[Task instructions] Every line in the data below that holds "desarrolle" should be found and copied.

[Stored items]
· · · ·
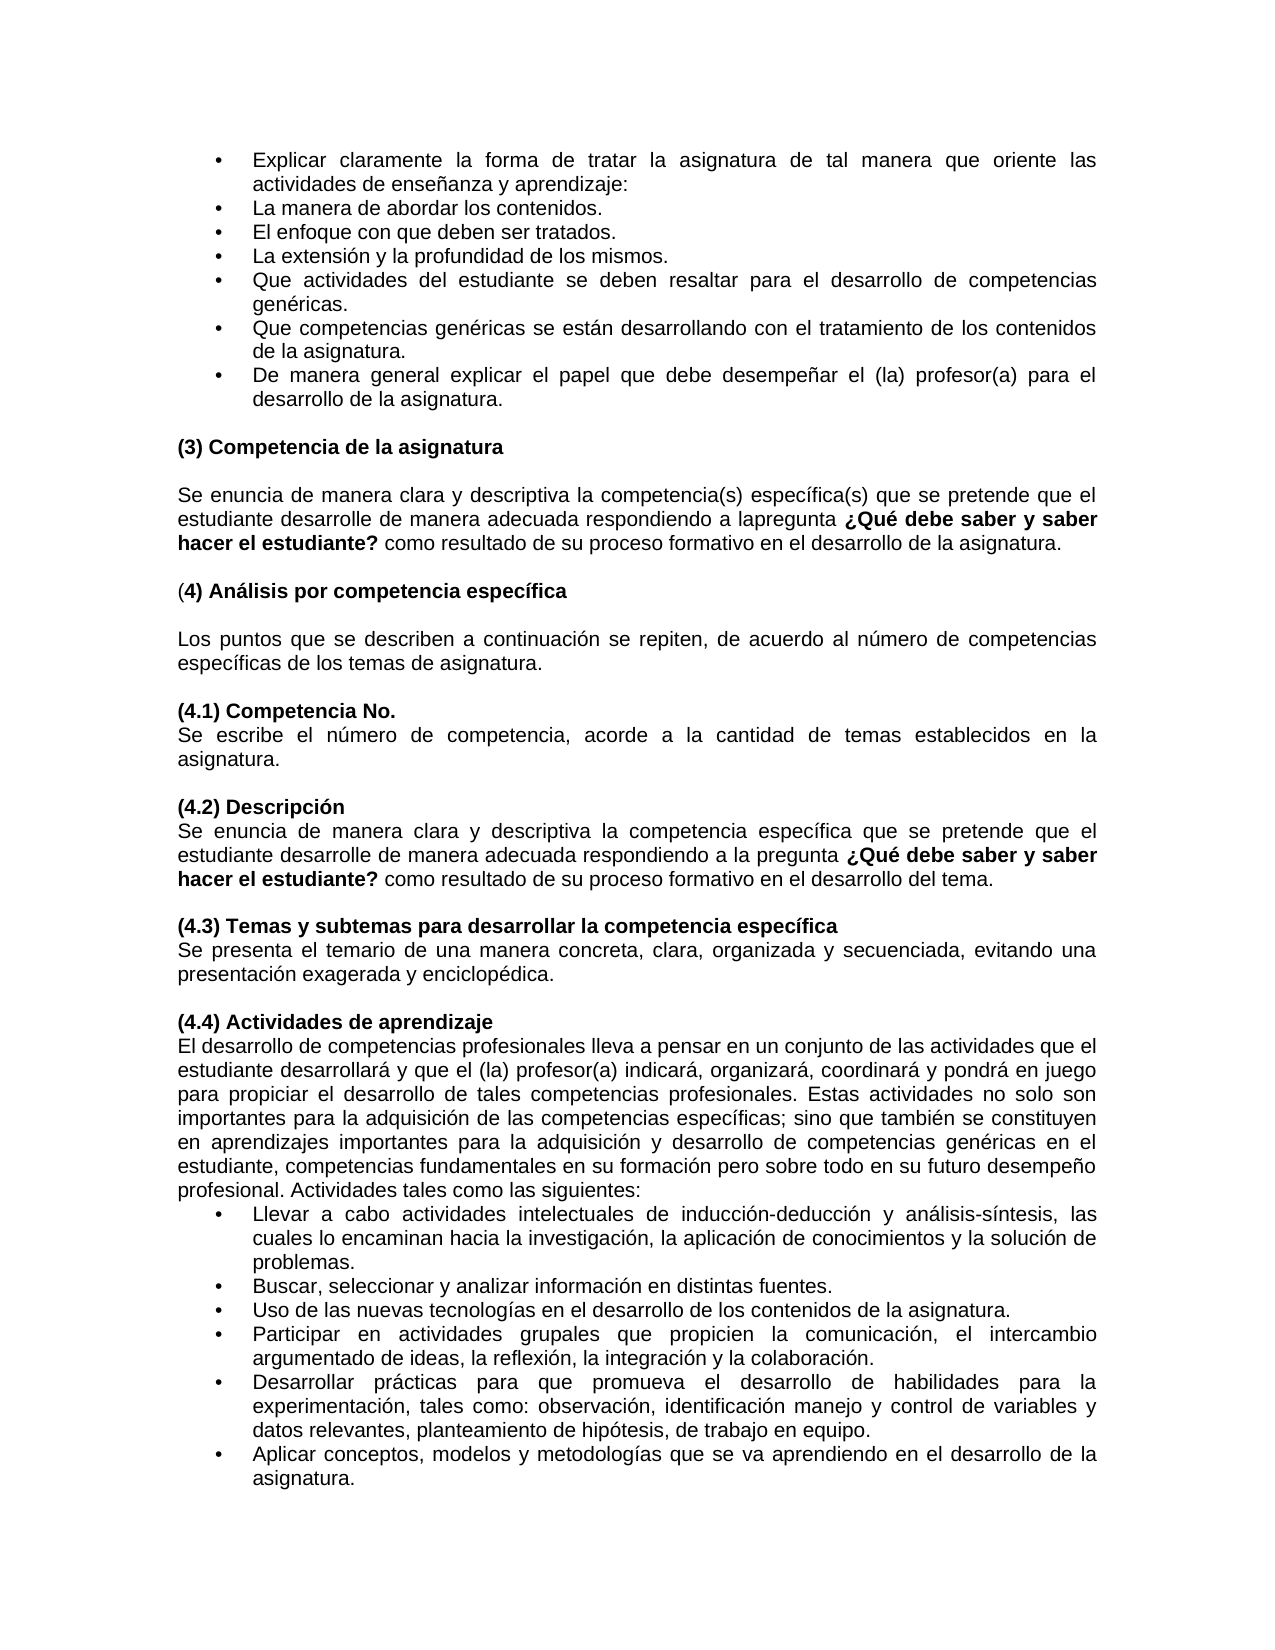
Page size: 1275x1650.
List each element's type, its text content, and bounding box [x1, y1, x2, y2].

text Los puntos que se describen a continuación se repiten, de acuerdo al número de competencias específicas de los temas de asignatura. [177, 627, 1098, 675]
list Explicar claramente la forma de tratar la asignatura de tal manera que oriente las actividades de enseñanza y aprendizaje: [215, 148, 1098, 196]
list La manera de abordar los contenidos. [215, 196, 1098, 219]
text Se enuncia de manera clara y descriptiva la competencia(s) específica(s) que se pretende que el estudiante desarrolle de manera adecuada respondiendo a lapregunta ¿Qué debe saber y saber hacer el estudiante? como resultado de su proceso formativo en el desarrollo de la asignatura. [177, 483, 1098, 555]
list El enfoque con que deben ser tratados. [215, 219, 1098, 243]
text Se presenta el temario de una manera concreta, clara, organizada y secuenciada, evitando una presentación exagerada y enciclopédica. [177, 938, 1098, 986]
list La extensión y la profundidad de los mismos. [215, 243, 1098, 267]
list Desarrollar prácticas para que promueva el desarrollo de habilidades para la experimentación, tales como: observación, identificación manejo y control de variables y datos relevantes, planteamiento de hipótesis, de trabajo en equipo. [215, 1369, 1098, 1441]
list De manera general explicar el papel que debe desempeñar el (la) profesor(a) para el desarrollo de la asignatura. [215, 363, 1098, 411]
text (4.4) Actividades de aprendizaje [177, 1010, 1098, 1034]
list Buscar, seleccionar y analizar información en distintas fuentes. [215, 1274, 1098, 1298]
list Que actividades del estudiante se deben resaltar para el desarrollo de competencias genéricas. [215, 267, 1098, 315]
text Se escribe el número de competencia, acorde a la cantidad de temas establecidos en la asignatura. [177, 723, 1098, 771]
list Que competencias genéricas se están desarrollando con el tratamiento de los contenidos de la asignatura. [215, 315, 1098, 363]
list Participar en actividades grupales que propicien la comunicación, el intercambio argumentado de ideas, la reflexión, la integración y la colaboración. [215, 1322, 1098, 1369]
list Aplicar conceptos, modelos y metodologías que se va aprendiendo en el desarrollo de la asignatura. [215, 1441, 1098, 1489]
list Llevar a cabo actividades intelectuales de inducción-deducción y análisis-síntesis, las cuales lo encaminan hacia la investigación, la aplicación de conocimientos y la solución de problemas. [215, 1202, 1098, 1274]
text Se enuncia de manera clara y descriptiva la competencia específica que se pretende que el estudiante desarrolle de manera adecuada respondiendo a la pregunta ¿Qué debe saber y saber hacer el estudiante? como resultado de su proceso formativo en el desarrollo del tema. [177, 818, 1098, 890]
list Uso de las nuevas tecnologías en el desarrollo de los contenidos de la asignatura. [215, 1298, 1098, 1322]
text (4.1) Competencia No. [177, 699, 1098, 723]
text (3) Competencia de la asignatura [177, 435, 1098, 459]
text (4.3) Temas y subtemas para desarrollar la competencia específica [177, 914, 1098, 938]
text (4.2) Descripción [177, 794, 1098, 818]
text El desarrollo de competencias profesionales lleva a pensar en un conjunto de las actividades que el estudiante desarrollará y que el (la) profesor(a) indicará, organizará, coordinará y pondrá en juego para propiciar el desarrollo de tales competencias profesionales. Estas actividades no solo son importantes para la adquisición de las competencias específicas; sino que también se constituyen en aprendizajes importantes para la adquisición y desarrollo de competencias genéricas en el estudiante, competencias fundamentales en su formación pero sobre todo en su futuro desempeño profesional. Actividades tales como las siguientes: [177, 1034, 1098, 1202]
text (4) Análisis por competencia específica [177, 579, 1098, 603]
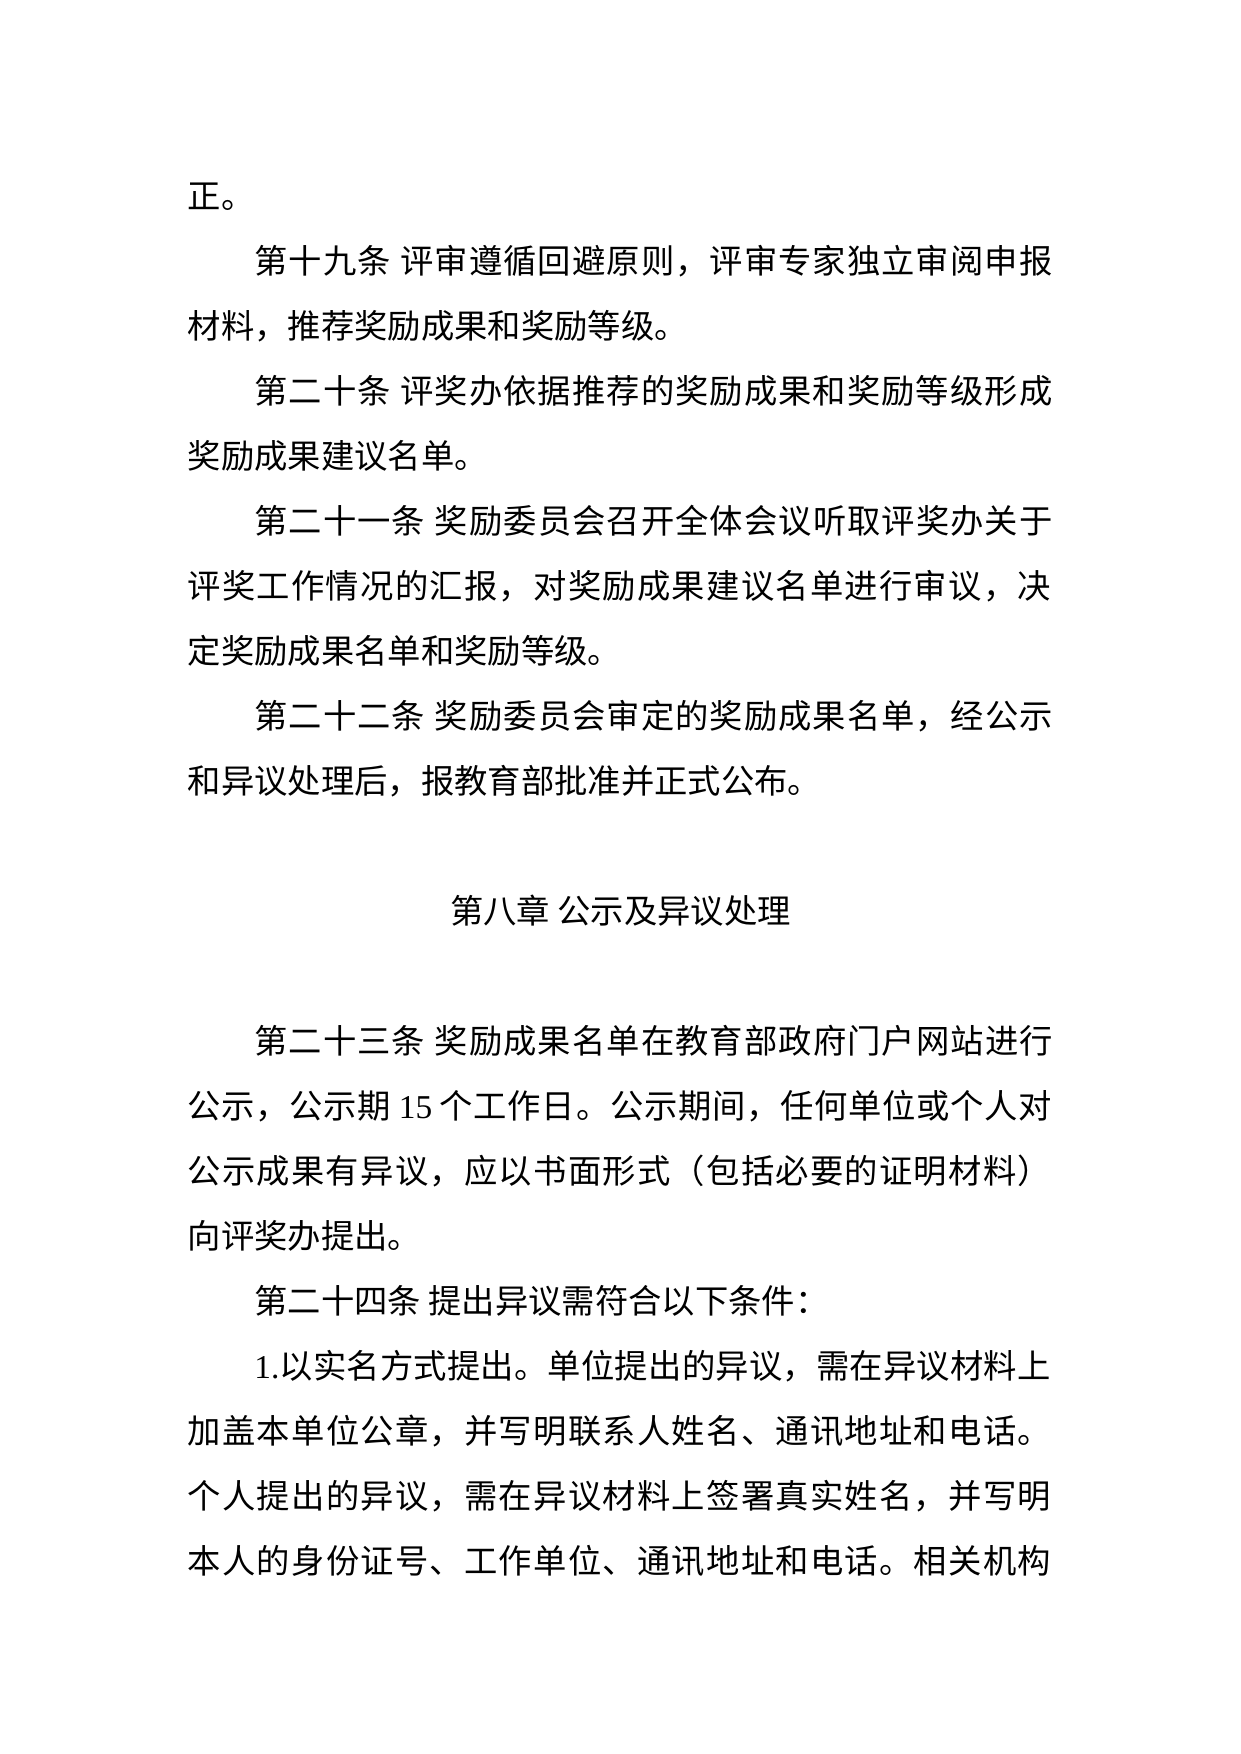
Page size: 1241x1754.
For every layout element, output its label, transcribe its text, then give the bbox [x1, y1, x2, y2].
· · · ·
[Solved exercise]
text Se enuncia de manera clara y descriptiva la competencia(s) específica(s) que se pretende que el estudiante desarrolle de manera adecuada respondiendo a lapregunta ¿Qué debe saber y saber hacer el estudiante? como resultado de su proceso formativo en el desarrollo de la asignatura. [177, 483, 1098, 555]
text Se enuncia de manera clara y descriptiva la competencia específica que se pretende que el estudiante desarrolle de manera adecuada respondiendo a la pregunta ¿Qué debe saber y saber hacer el estudiante? como resultado de su proceso formativo en el desarrollo del tema. [177, 818, 1098, 890]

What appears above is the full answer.